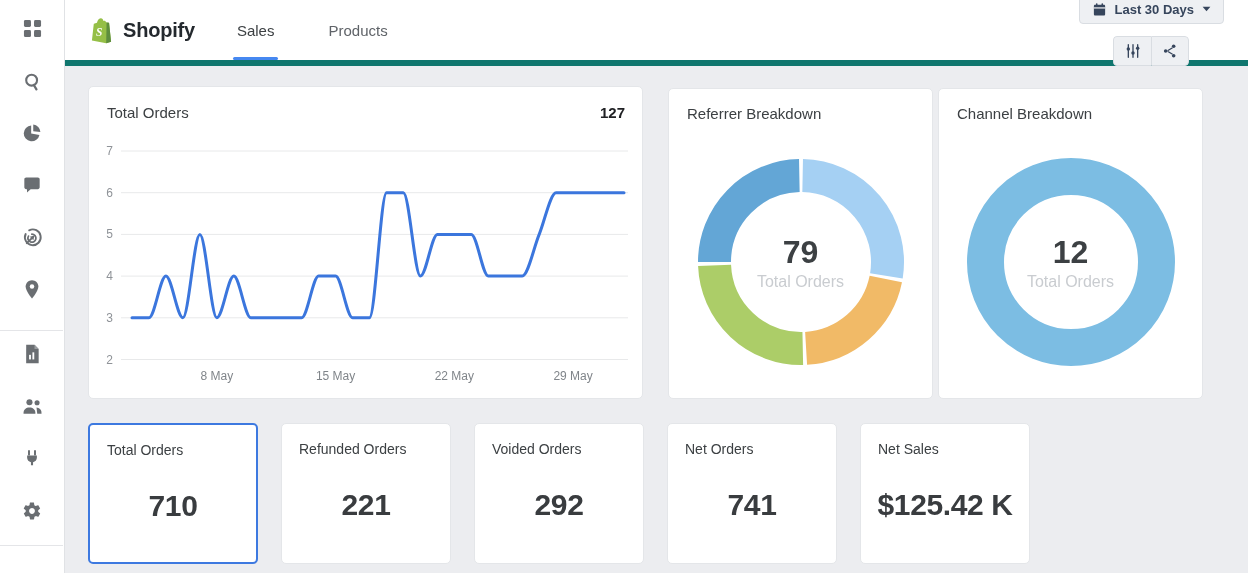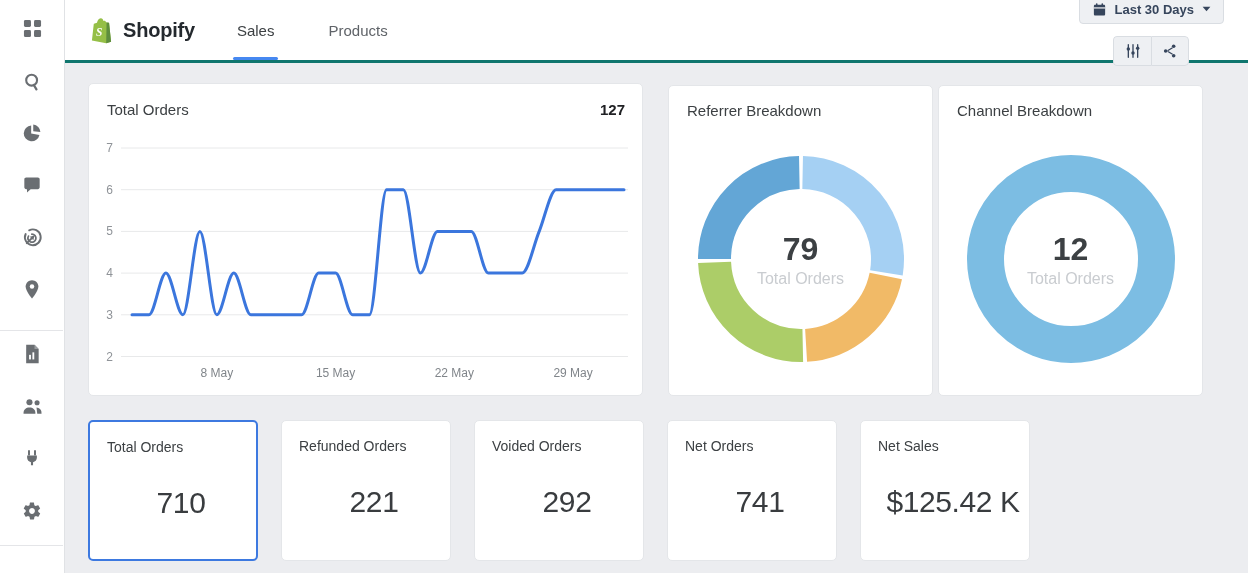--- a/index.html
+++ b/index.html
@@ -29,21 +29,21 @@
        display:flex;align-items:center;color:#36455c;font-size:13px;font-weight:600;
        box-sizing:border-box;cursor:pointer;}
   #date-btn{padding:0 12px;gap:8px;}
   .icon-group{display:flex;overflow:hidden;border-radius:4px;}
   .icon-btn{width:38px;justify-content:center;border-radius:0;}
   .icon-btn:first-child{border-radius:4px 0 0 4px;border-right:none;}
   .icon-btn:last-child{border-radius:0 4px 4px 0;border-left:1px solid #d9dde2;}
 
   
   .main{position:absolute;left:64px;top:60px;width:1184px;height:513px;background:#ecedf0;
-        border-top:3px solid #0f766e;box-sizing:border-box;}
+        border-top:6px solid #0f766e;box-sizing:border-box;}
   .card{position:absolute;background:#fff;border:1px solid #e4e6e9;border-radius:5px;
         box-sizing:border-box;}
   #chart-card{left:24px;top:20px;width:555px;height:313px;}
   #referrer-card{left:604px;top:22px;width:265px;height:311px;}
   #channel-card{left:874px;top:22px;width:265px;height:311px;}
   .chart-head{position:absolute;top:17px;left:18px;right:17px;display:flex;
               justify-content:space-between;align-items:center;}
   .card-title{font-size:15px;color:#3c4043;}
   .chart-total{font-size:15px;font-weight:700;color:#202124;}
   #line-chart{position:absolute;left:0;top:36px;}
@@ -51,21 +51,21 @@
   .donut-svg{position:absolute;left:0;top:0;}
   .donut-center{position:absolute;top:146px;left:0;width:100%;text-align:center;pointer-events:none;}
   .donut-num{font-size:32px;font-weight:700;color:#3c4043;line-height:34px;}
   .donut-sub{font-size:16px;color:#c9ccd0;margin-top:4px;}
 
   
   .stat-card{top:357px;width:170px;height:141px;cursor:pointer;}
   .stat-card.selected{border:2px solid #3d79e0;}
   .stat-label{position:absolute;top:17px;left:17px;font-size:14px;color:#3c4043;}
   .stat-value{position:absolute;top:64px;left:0;width:100%;text-align:center;font-size:30px;
-              font-weight:400;color:#393c3f;letter-spacing:-0.4px;white-space:nowrap;margin-left:8px;}
+              font-weight:700;color:#393c3f;letter-spacing:-0.4px;white-space:nowrap;}
 </style>
 </head>
 <body>
 
 <div class="sidebar">
   <div class="side-icon" style="top:17px">
     <svg width="19" height="19" viewBox="0 0 20 20">
         <g fill="#6a6e72">
       <rect x="1" y="1" width="7.4" height="7.4" rx="1.5"></rect>
           <rect x="11.6" y="1" width="7.4" height="7.4" rx="1.5"></rect>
━━━━━━━━━━
Task to carry out:
Could you transcribe every entry exactly, leaving out the pictures?

Reply:
--- a/index.html
+++ b/index.html
@@ -29,21 +29,21 @@
        display:flex;align-items:center;color:#36455c;font-size:13px;font-weight:600;
        box-sizing:border-box;cursor:pointer;}
   #date-btn{padding:0 12px;gap:8px;}
   .icon-group{display:flex;overflow:hidden;border-radius:4px;}
   .icon-btn{width:38px;justify-content:center;border-radius:0;}
   .icon-btn:first-child{border-radius:4px 0 0 4px;border-right:none;}
   .icon-btn:last-child{border-radius:0 4px 4px 0;border-left:1px solid #d9dde2;}
 
   
   .main{position:absolute;left:64px;top:60px;width:1184px;height:513px;background:#ecedf0;
-        border-top:3px solid #0f766e;box-sizing:border-box;}
+        border-top:6px solid #0f766e;box-sizing:border-box;}
   .card{position:absolute;background:#fff;border:1px solid #e4e6e9;border-radius:5px;
         box-sizing:border-box;}
   #chart-card{left:24px;top:20px;width:555px;height:313px;}
   #referrer-card{left:604px;top:22px;width:265px;height:311px;}
   #channel-card{left:874px;top:22px;width:265px;height:311px;}
   .chart-head{position:absolute;top:17px;left:18px;right:17px;display:flex;
               justify-content:space-between;align-items:center;}
   .card-title{font-size:15px;color:#3c4043;}
   .chart-total{font-size:15px;font-weight:700;color:#202124;}
   #line-chart{position:absolute;left:0;top:36px;}
@@ -51,21 +51,21 @@
   .donut-svg{position:absolute;left:0;top:0;}
   .donut-center{position:absolute;top:146px;left:0;width:100%;text-align:center;pointer-events:none;}
   .donut-num{font-size:32px;font-weight:700;color:#3c4043;line-height:34px;}
   .donut-sub{font-size:16px;color:#c9ccd0;margin-top:4px;}
 
   
   .stat-card{top:357px;width:170px;height:141px;cursor:pointer;}
   .stat-card.selected{border:2px solid #3d79e0;}
   .stat-label{position:absolute;top:17px;left:17px;font-size:14px;color:#3c4043;}
   .stat-value{position:absolute;top:64px;left:0;width:100%;text-align:center;font-size:30px;
-              font-weight:400;color:#393c3f;letter-spacing:-0.4px;white-space:nowrap;margin-left:8px;}
+              font-weight:700;color:#393c3f;letter-spacing:-0.4px;white-space:nowrap;}
 </style>
 </head>
 <body>
 
 <div class="sidebar">
   <div class="side-icon" style="top:17px">
     <svg width="19" height="19" viewBox="0 0 20 20">
         <g fill="#6a6e72">
       <rect x="1" y="1" width="7.4" height="7.4" rx="1.5"></rect>
           <rect x="11.6" y="1" width="7.4" height="7.4" rx="1.5"></rect>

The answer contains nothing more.